Czasem polityka mieszała się z erotyką. Panie doktorze, czy będę się mógł znowu kochać (po czesku milovat)? - pyta pacjent po zakończonej właśnie operacji prostaty. Jak by tu panu odpowiedzieć, zastanawia się lekarz. Z Heleną Vondraczkovą (popularną wtedy piosenkarką) to już raczej nie, ale za to Związek Radziecki może pan miłować po wieczne czasy.

Polskie poczucie wyższości wobec Czechów ujawnia się przede wszystkim w dowcipach związanych z wojną i innymi heroicznymi wydarzeniami z historii. Anegdota o filmie na temat "praskiej wiosny", który jest o kwadrans dłuższy od niej samej też należy do klasyki.

- Dlaczego w Czechach podczas II wojny światowej nie było partyzantki? - Bo gestapo się nie zgadzało. A dlaczego w czasie praskiego powstania (5-8 maja 1945 - przyp. red.) nie zajęto dworca kolejowego? Bo nikt nie sprzedawał peronówek.

Z niedostatków czeskiego heroizmu chętnie śmiejemy się także w oderwaniu od konkretnych wydarzeń historycznych: Pułk czeskiego wojska odbywa manewry. Będzie przeprawiał się przez rzekę. Generał wysyła zwiadowcę, a ten po powrocie melduje: Samoloty przelecą, czołgi przejadą, tylko muszą zamknąć włazy. A piechota? - dopytuje generał. Piechota nie przejdzie - melduje posłusznie zwiadowca. Bo przy brzegu stoi duży pies i warczy.

To, co jest powodem polskiej dumy - walka z Niemcami na wszystkich frontach II wojny światowej i silniejszy od czeskiego opór wobec komunizmu, a także skłonność do heroizowania naszych dziejów, Czechów trochę drażni. I ten stan przenika do dowcipów. Na Warszawę spadł boeing 737 - można przeczytać w nieco makabrycznym wicu na czeskiej stronie internetowej z kawałami. - Samolot rozbił się na cmentarzu. Wiadomości polskiej telewizji natychmiast podały, że znaleziono 2 tysiące trupów.

My z nich, oni z nas

- Dowcipów o Polakach nie jest w Czechach zbyt wiele - przyznaje Jarosław Radimersky, tłumacz języka czeskiego, syn Czecha i Polki. - Dzieje się tak z powodu charakterystycznej dysproporcji. W Polsce obserwujemy duże zainteresowanie Czechami i mamy sporą grupę czechofilów. U naszych sąsiadów nie ma takich książek o Polakach, jakie o Czechach pisze choćby Mariusz Szczygieł. Czesi nami mało się interesują, ciążą raczej ku Zachodowi. I mają przy tym całkiem podobne do naszego poczucie wyższości. Szczycą się tym, że w Europie Środkowej byli w XX-leciu międzywojennym jedyną demokracją i przynależnością ziem czeskich do niemieckiego cesarstwa.

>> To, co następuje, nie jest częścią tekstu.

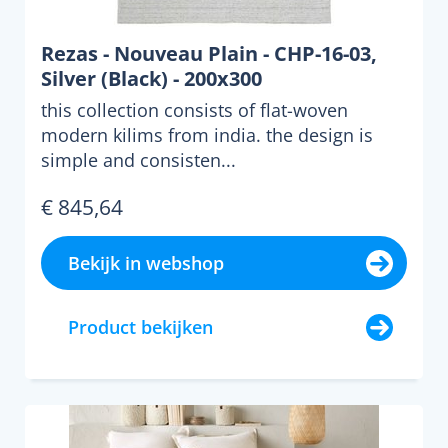
Rezas - Nouveau Plain - CHP-16-03,
Silver (Black) - 200x300
this collection consists of flat-woven
modern kilims from india. the design is
simple and consisten...
€ 845,64
Bekijk in webshop
Product bekijken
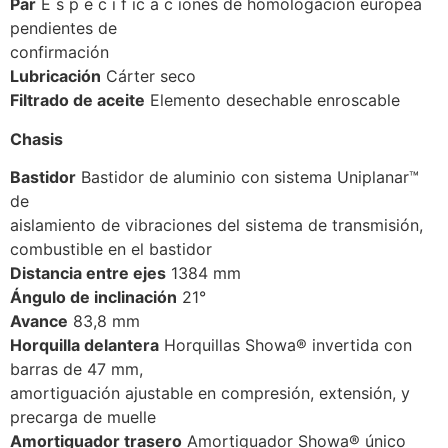
Par
E s p e c i f ic a c iones de homologación europea
pendientes de
confirmación
Lubricación
Cárter seco
Filtrado de aceite
Elemento desechable enroscable
Chasis
Bastidor
Bastidor de aluminio con sistema Uniplanar™
de
aislamiento de vibraciones del sistema de transmisión,
combustible en el bastidor
Distancia entre ejes
1384 mm
Ángulo de inclinación
21°
Avance
83,8 mm
Horquilla delantera
Horquillas Showa® invertida con
barras de 47 mm,
amortiguación ajustable en compresión, extensión, y
precarga de muelle
Amortiguador trasero
Amortiguador Showa® único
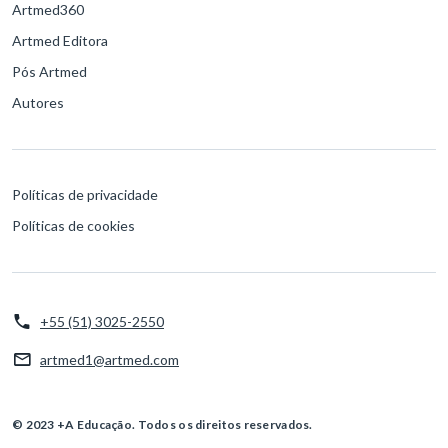
Artmed360
Artmed Editora
Pós Artmed
Autores
Políticas de privacidade
Políticas de cookies
+55 (51) 3025-2550
artmed1@artmed.com
© 2023 +A Educação. Todos os direitos reservados.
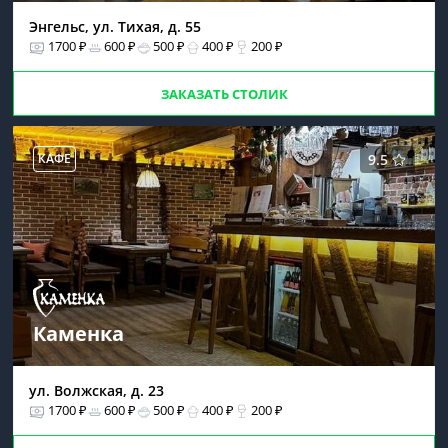
Энгельс, ул. Тихая, д. 55
1700 ₽
600 ₽
500 ₽
400 ₽
200 ₽
ЗАКАЗАТЬ СТОЛИК
КАФЕ
9.5
Каменка
ул. Волжская, д. 23
1700 ₽
600 ₽
500 ₽
400 ₽
200 ₽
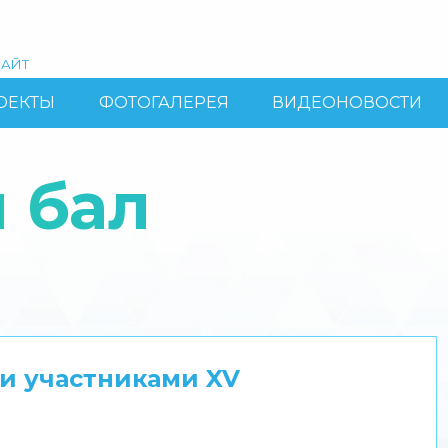
АЙТ
ОЕКТЫ
ФОТОГАЛЕРЕЯ
ВИДЕОНОВОСТИ
 бал
и участниками XV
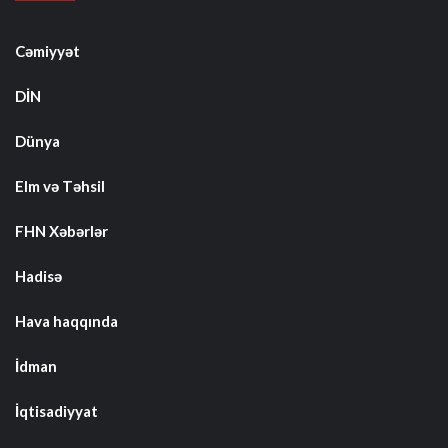
Cəmiyyət
DİN
Dünya
Elm və Təhsil
FHN Xəbərlər
Hadisə
Hava haqqında
İdman
İqtisadiyyat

Podchodzą więc do sąsiadów, nie tylko do nas, z rezerwą. Polacy to dla nich tacy Rosjanie, którzy się trochę częściej myją. A Austriacy to Czesi, którzy nauczyli się niemieckiego i uwierzyli, że są Niemcami.

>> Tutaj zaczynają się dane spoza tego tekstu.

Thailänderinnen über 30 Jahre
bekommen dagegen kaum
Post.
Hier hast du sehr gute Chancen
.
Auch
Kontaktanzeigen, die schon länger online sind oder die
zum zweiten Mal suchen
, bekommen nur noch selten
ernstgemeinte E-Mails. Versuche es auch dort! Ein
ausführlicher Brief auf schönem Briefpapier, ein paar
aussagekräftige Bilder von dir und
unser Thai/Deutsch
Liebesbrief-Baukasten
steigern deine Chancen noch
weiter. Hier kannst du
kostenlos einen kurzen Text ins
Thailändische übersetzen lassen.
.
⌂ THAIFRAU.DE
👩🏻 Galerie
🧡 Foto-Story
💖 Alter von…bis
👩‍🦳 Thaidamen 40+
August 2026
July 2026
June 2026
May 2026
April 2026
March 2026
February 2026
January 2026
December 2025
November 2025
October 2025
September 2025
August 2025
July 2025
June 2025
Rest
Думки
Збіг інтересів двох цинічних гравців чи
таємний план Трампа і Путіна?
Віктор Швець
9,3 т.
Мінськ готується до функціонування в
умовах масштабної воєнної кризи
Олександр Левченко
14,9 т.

Obserwacje te łatwo potwierdzić, penetrując czeskie fora internetowe. Czesi śmieją się z nas z powodu braku autostrad w Polsce i brudu w naszych miastach. Drażni ich nasza brawura na drogach oraz skłonność do kombinowania i pokątnego handlu.

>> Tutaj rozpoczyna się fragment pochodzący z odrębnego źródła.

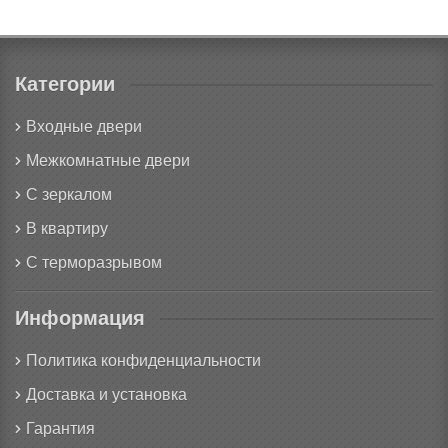
Категории
Входные двери
Межкомнатные двери
С зеркалом
В квартиру
С терморазрывом
Информация
Политика конфиденциальности
Доставка и установка
Гарантия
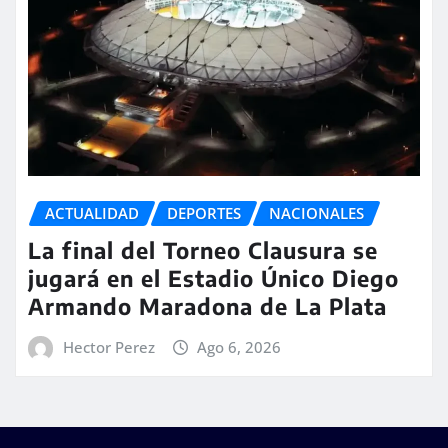
ACTUALIDAD
DEPORTES
NACIONALES
La final del Torneo Clausura se
jugará en el Estadio Único Diego
Armando Maradona de La Plata
Hector Perez
Ago 6, 2026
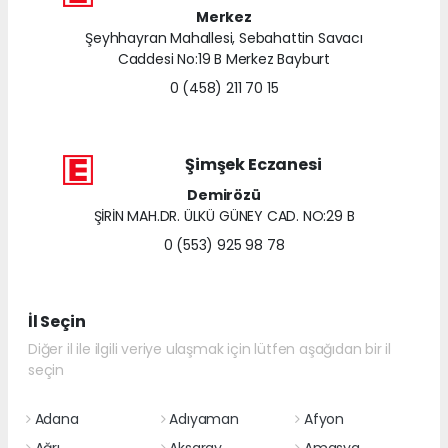
Merkez
Şeyhhayran Mahallesi, Sebahattin Savacı
Caddesi No:19 B Merkez Bayburt
0 (458) 211 70 15
Şimşek Eczanesi
Demirözü
ŞİRİN MAH.DR. ÜLKÜ GÜNEY CAD. NO:29 B
0 (553) 925 98 78
İl Seçin
Diğer il ile ilgili veriye ulaşmak için lütfen aşağıdan bir il
seçin
Adana
Adıyaman
Afyon
Ağrı
Aksaray
Amasya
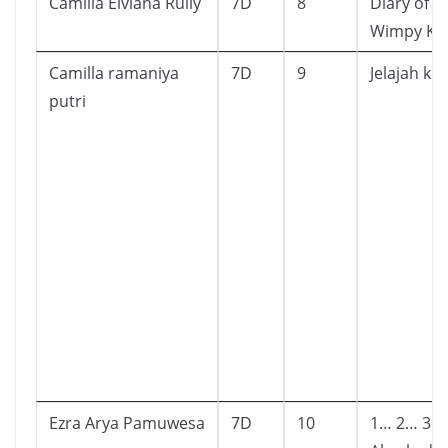
Camilla Elviana Rully
7D
8
Diary of a
Wimpy Ki
Camilla ramaniya
7D
9
Jelajah ko
putri
Ezra Arya Pamuwesa
7D
10
1… 2… 3…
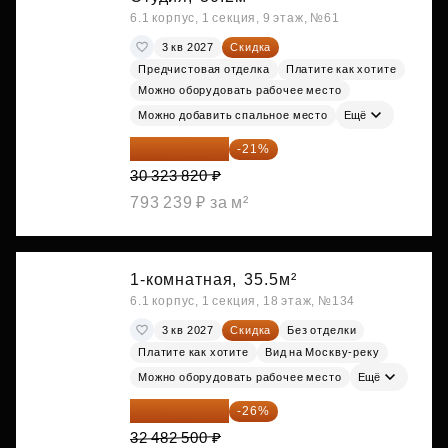
6.1 корпус, 1 секция, 9 этаж, №61
3 кв 2027
Скидка
Предчистовая отделка
Платите как хотите
Можно оборудовать рабочее место
Можно добавить спальное место
Ещё
23 955 818 ₽
-21%
30 323 820 ₽
793 239 ₽ за м²
1-комнатная,
35.5м²
6.1 корпус, 1 секция, 18 этаж, №134
3 кв 2027
Скидка
Без отделки
Платите как хотите
Вид на Москву-реку
Можно оборудовать рабочее место
Ещё
24 037 050 ₽
-26%
32 482 500 ₽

Jarosław Radimersky zauważa, że obecnie Czesi najchętniej opowiadają wice o rzeczywistych lub rzekomych polskich kłopotach z jakością żywności. Dlaczego w Polsce zimą drogi są śliskie? - pytają w popularnej anegdocie - bo cała sól została wsypana do kiełbasy. Chętnie też pokazują sobie rysunek polskiego konia, który składa się z mięsa drobiowego, wieprzowego, wołowego, baraniego itd.

- Ale śmieją się też ze swojej afery z alkoholem metylowym - dodaje pan Jarosław. - Mówią na przykład, że w Czechach pije się teraz wódkę od widzę do nie widzę.

Niektóre anegdoty są obrotowe. W Czechach opowiada się je o Polakach, w Polsce o Czechach. Na przykład: Anglik, Francuz i Czech (lub Polak) łapią złotą rybkę. Anglik chce mieć konia tak urodziwego jak wierzchowiec sąsiada, Francuz kochankę piękną i namiętną jak sąsiad. A ty chciałbyś mieć krowę dorodną jak twój sąsiąd - pyta rybka Polaka/Czecha. Nie, ja chcę, by jego krowa zdechła.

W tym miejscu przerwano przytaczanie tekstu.